Willesee also interviewed James Packer on Channel 7’s Sunday Night back in 2013 in what was considered one of his best interviews. The interview saw James break down in tears when describing the death of his father Kerry, in a very rare show of vulnerability. It could be argued that no other journalist could have elicited such a raw and genuine response from someone as guarded as Packer.
According to colleagues, including fellow journalistic icon Ray Martin, Willesee’s signature move, the “Willesee pause”, was incredibly effective at breaking down the walls of interview subjects, particularly politicians.
“You give a politician a moment’s silence and they feel like they had to talk,” Martin said. “They often said things they didn’t want to say to Mike Willesee.”
Former ABC heavyweight Kerry O’Brien described him as “an absolute trailblazer on Australian television”, saying, “I regarded him right through my career as the benchmark. He was quality and class from the outset. A very sharp mind and a great instinct for the right question.” High praise considering the source.
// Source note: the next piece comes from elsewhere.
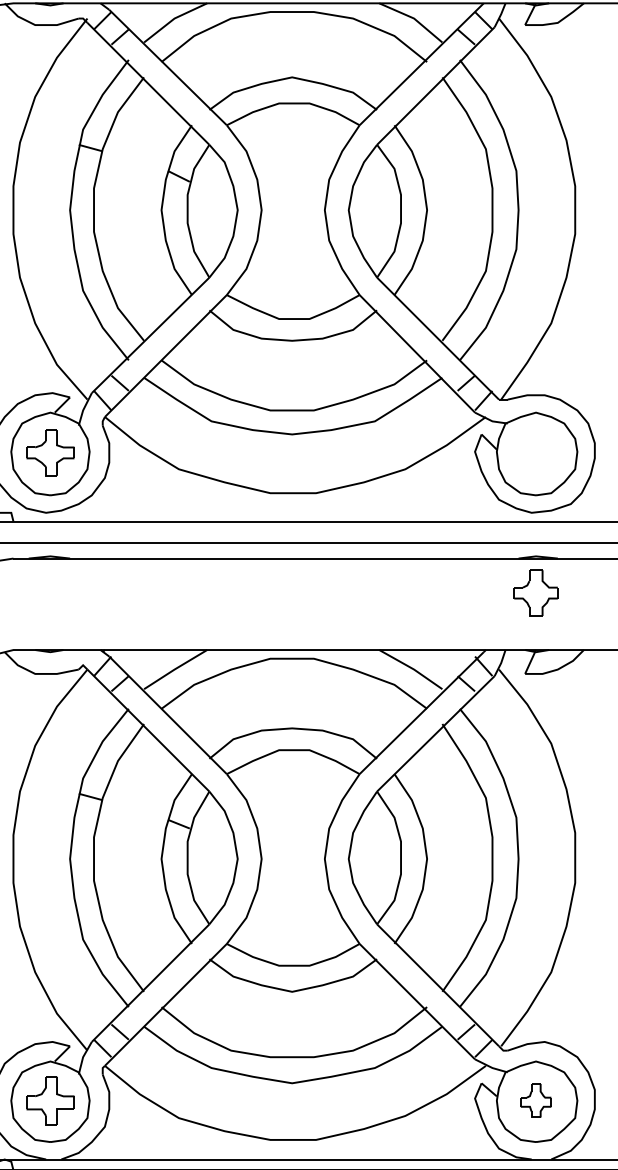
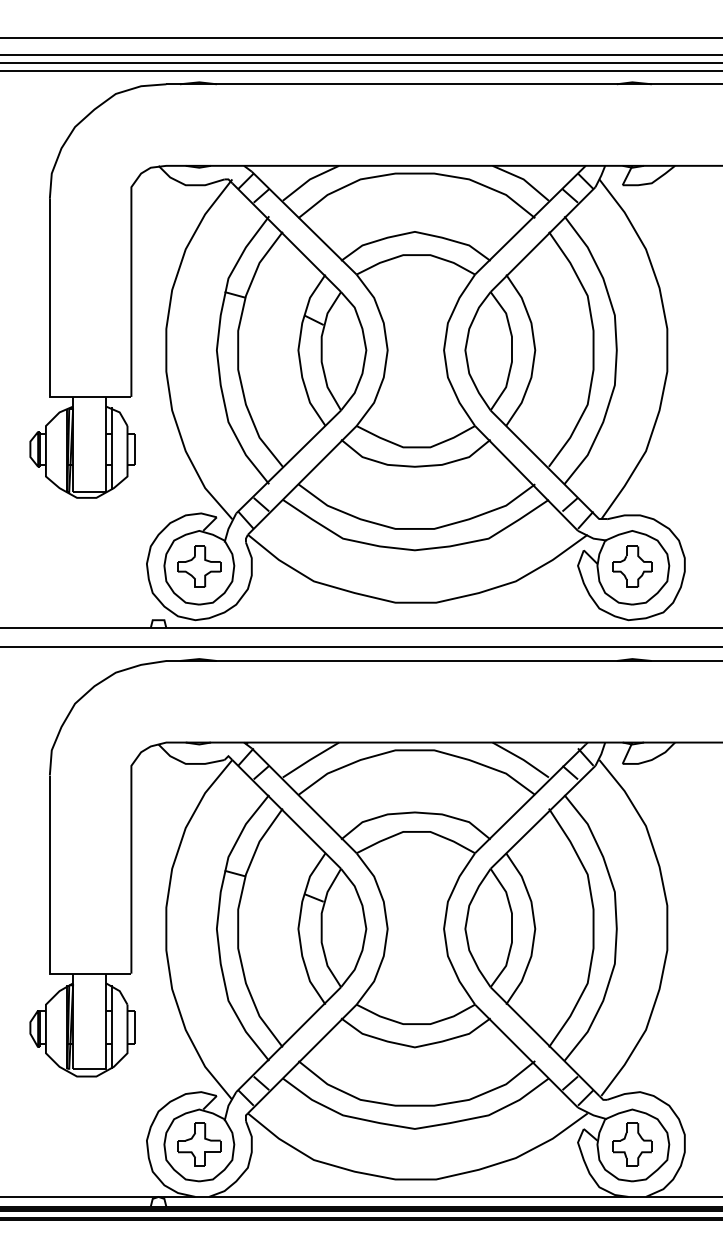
part: (536, 592) -> (632, 566), moved
part: (536, 1100) -> (632, 1144), size x1.43

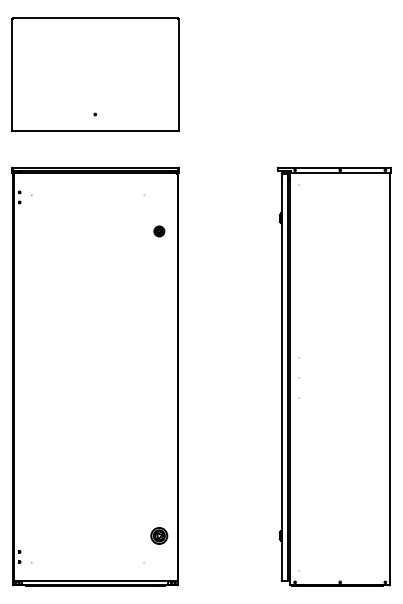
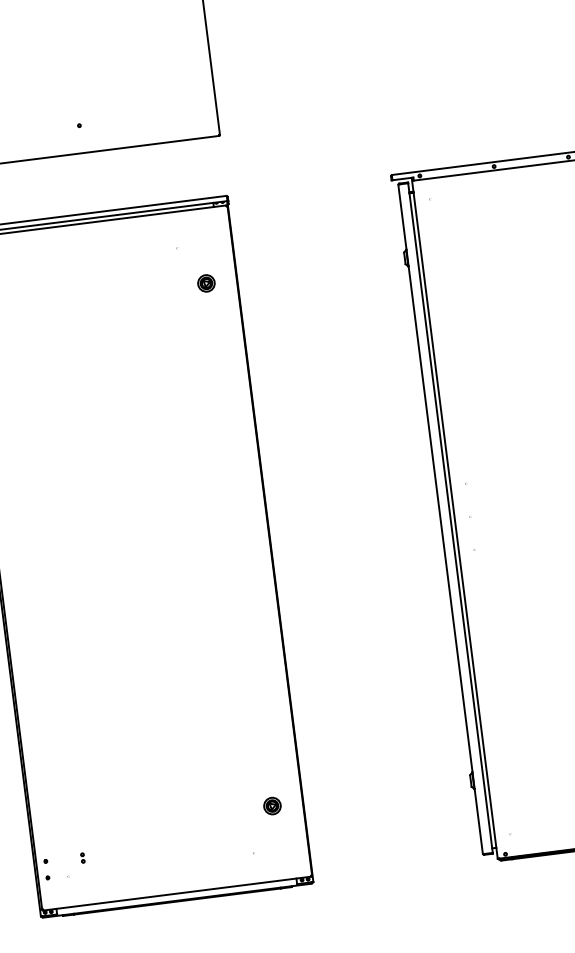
part: (159, 231) -> (206, 283), moved
part: (159, 535) -> (272, 805), size x0.62
part: (41, 552) -> (81, 857), added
As a child born in the early 1980s, Willesee’s face and interviews are so intrinsically linked to my upbringing; a glimpse for me at what real journalism could and should be—something that we’ve perhaps lost to a degree now in the age of digital media, and more importantly, in the age of the modern politician. An inspiration to myself, and many; an example to myself and many. RIP, Mike.
That’s it from me, TBSers—have a cracking week!